Please rewrite the lines below, renaming every "input" to "source" and keeping everything else the same. Leave the pictures out of your answer.
---------- Extracted information ----------
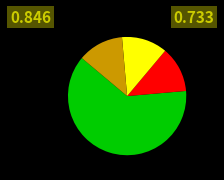

Is there a majority slice in this chart?

Yes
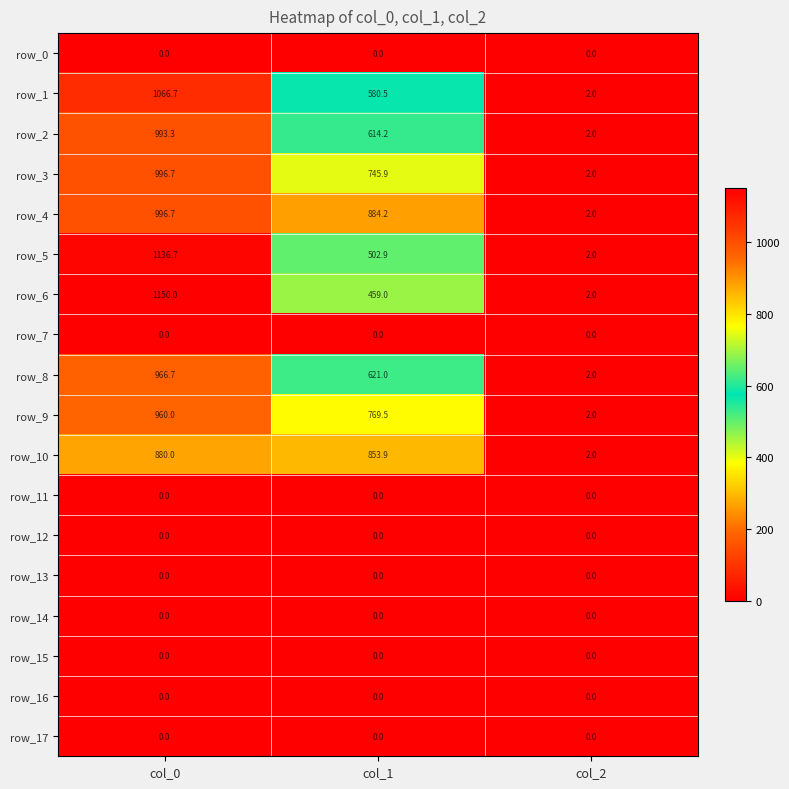

At which label does row_9 first exceed 769?

col_0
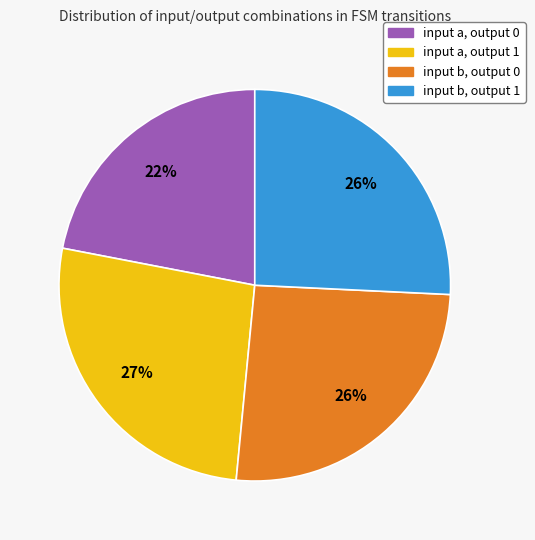

Approximately how many times larger is the value at input b, output 0 compared to input b, output 1?

1.0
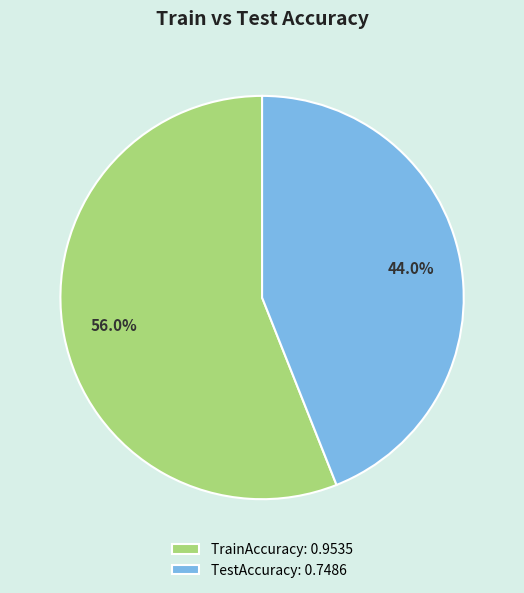

To the nearest percent, what percentage of the pie is TrainAccuracy?

56%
----------
> Problem solution:
Is there a majority slice in this chart?

Yes

At which label does row_9 first exceed 769?

col_0

Approximately how many times larger is the value at source b, output 0 compared to source b, output 1?

1.0

To the nearest percent, what percentage of the pie is TrainAccuracy?

56%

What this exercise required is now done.